SigLIP#

This example demonstrates using the SigLIP model to perform image classification.

Parameters#

model_name (str, optional): The name of the pre-trained model to use. Defaults to "google/siglip-base-patch16-224".
device (Device, optional): The device to run the model on. If not specified, it will default to GPU if available, otherwise CPU.
image (Image.Image): The image to classify.
labels (List[str]): The list of candidate labels to classify the image.

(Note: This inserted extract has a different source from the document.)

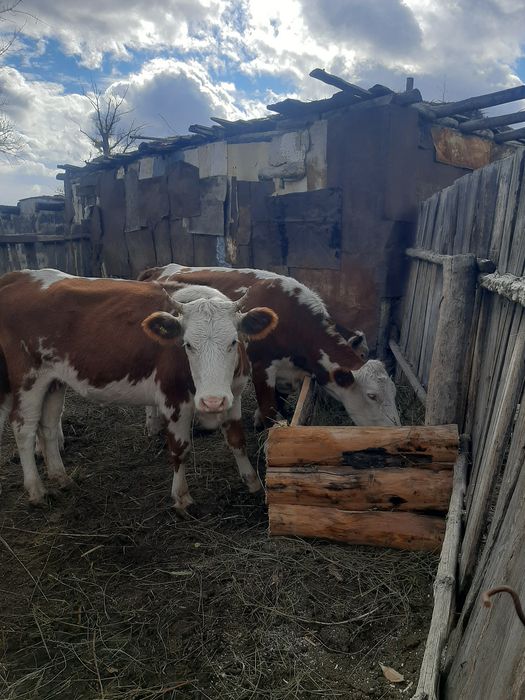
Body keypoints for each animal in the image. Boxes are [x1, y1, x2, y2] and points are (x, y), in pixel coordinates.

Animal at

Perform Zero-Shot Image Classification#

The model processes a given image and provided labels and produces classification scores for each candidate label. These scores represent the model's confidence in each label being the correct classification for the image. To perform zero-shot image classification using the SigLIP model, follow these steps:

Initialize the Model:

from vision_agent_tools.models.siglip import Siglip

model = Siglip()

Prepare the Image and Labels:

from PIL import Image

image = Image.open("path_to_your_image.jpg")
labels = ["cat", "dog", "bird"]

Run the Classification:

results = model(
    image=image,
    labels=labels,
)

Interpret the Results:

for i, result in enumerate(results['scores']):
    print(f"Label: {results['labels'][i]}, Score: {result:.2f}")

The higher the score, the more confident the model is that the label is the correct classification. This information can be used to understand the model's decision-making process and to evaluate its performance.

Example: - Label: A, 0.85% - Label: B, 0.10% - Label: C, 0.05%

In this example, the model is most confident that the image belongs to Label A.